Graduation advice: 'Stay in touch' means use your online network
The phrase 'stay in touch' has more meaning than ever before. With online networks, graduates can maintain connections with friends and share knowledge long after the classroom collaboration ends.
Carlo Allegri/Reuters
Every year, as thousands of commencement ceremonies take place across America, the sheer number of speeches pretty much guarantees that certain themes get repeated over and over.
Recipients of diplomas are told to dream big, seek challenges, travel the world, and find ways to make society better. These are all terrific ideas. But as a former reporter, my reaction to such generalized advice is an inner voice that says, “It’d be nice to have something a little more specific.”

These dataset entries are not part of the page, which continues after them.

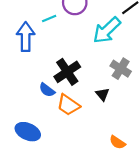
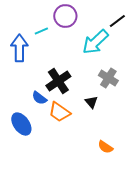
blue ellipse: (28, 132) -> (21, 124), moved, turned 30

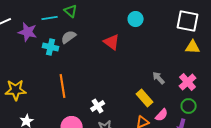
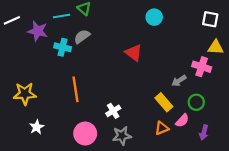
white square: (188, 21) -> (210, 19), size x0.7
red triangle: (112, 42) -> (134, 53), moved
gray arrow: (159, 78) -> (179, 81), turned -80
pink cross: (188, 82) -> (202, 67), moved, turned -30
green circle: (189, 106) -> (196, 102), moved

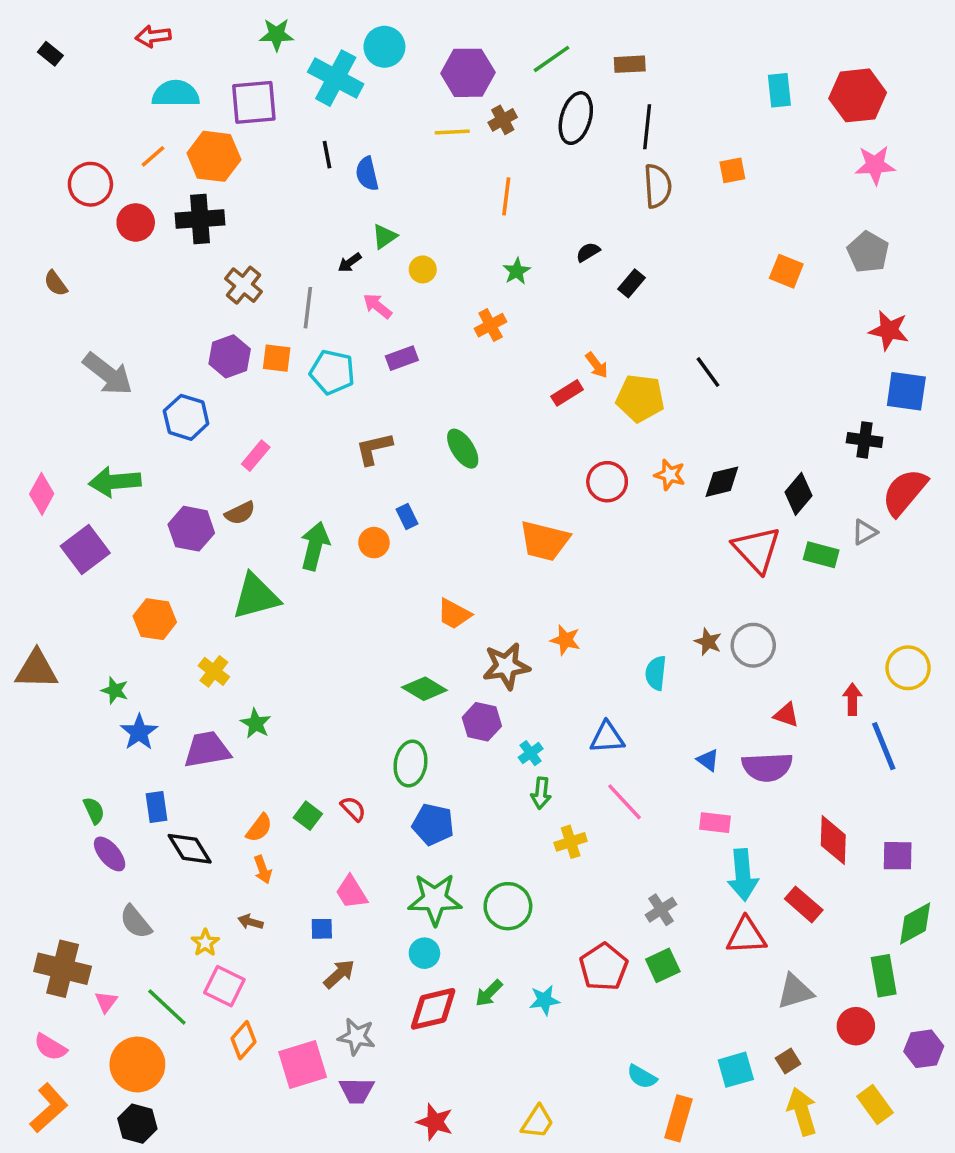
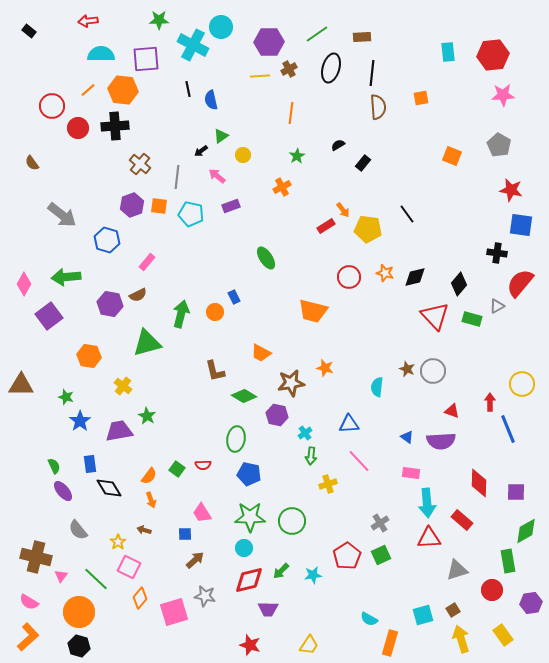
brown L-shape: (374, 449) -> (215, 371), moved, turned -90
red semicircle: (353, 809) -> (203, 465), turned 133
purple trapezoid: (357, 1091) -> (268, 609), moved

Based on my own observations during the past few decades (I got my college degree in the 1970's and my daughter just received her master's in International Development) I do have one suggestion that many graduates may find useful: look for opportunities to connect and collaborate.
Early adulthood can be a seriously complicated period of life. I make it a point never to ask anyone in the 18 to 22 age group, “What are your plans? Do you have a job in mind?” Sometimes the answer is yes, but in many cases the path into future is fogged over with uncertainty. My advice to travelers along that path is to always keep in mind you aren’t alone. Making friends and staying connected with them during the journey can help avoid unnecessary detours and frustrating dead ends.
To me, the world of wireless communication is astounding. In my student days, most graduates headed off in different directions and the only times we saw each other and got caught up were during holidays or summer breaks.
I’m not saying that maintaining a network of friends will provide solutions to complex questions like, “Should I take a year off?” or "Am I on the right career track?" In my experience there are not a lot of “A-ha!” moments in life when everything suddenly falls into place and the way forward is clear. But sharing information, finding out what other people are doing, and how they coped with dilemmas about what path to follow is a useful part of your own decision making process.
In college I spent a lot of time at the campus radio station and occasionally we shared news stories with other stations. I often thought it would be fun, and useful, to find out more about how other schools ran their broadcasting operations and what kind of programs were airing. But my networking tools were the telephone and US mail, and long distance calling was expensive. That's my "If only" story — If only I'd had Facebook back then.
I also urge everyone, in the strongest possible terms, to build diversity into your networks. Don’t fall into the habit of only communicating with people who are just like you. We don’t have to become best friends with everybody we meet but creating online cliques isn’t useful. Insights about our personal goals and answers to questions about the future can often be discovered by reaching out across social, cultural, and demographic boundary lines.
The value of such collaboration was the subject of this year’s Jefferson Lecture by Walter Isaacson. His central point was that science and the humanities can generate great achievements when people draw inspiration from both fields. Isaacson talked about this subject on a recent broadcast of NPR’s “Science Friday” program.
Mr. Isaacson’s next book titled “The Innovators,” due in October, looks at how shared ideas by a group of talented thinkers created the digital revolution.
Right now there is no way of knowing who in the class of 2014 will come up with historic achievements that will change society. My advice isn’t really new at all, it just has more resonance in this age of effortless communication: Stay in touch, graduates. Don’t be strangers.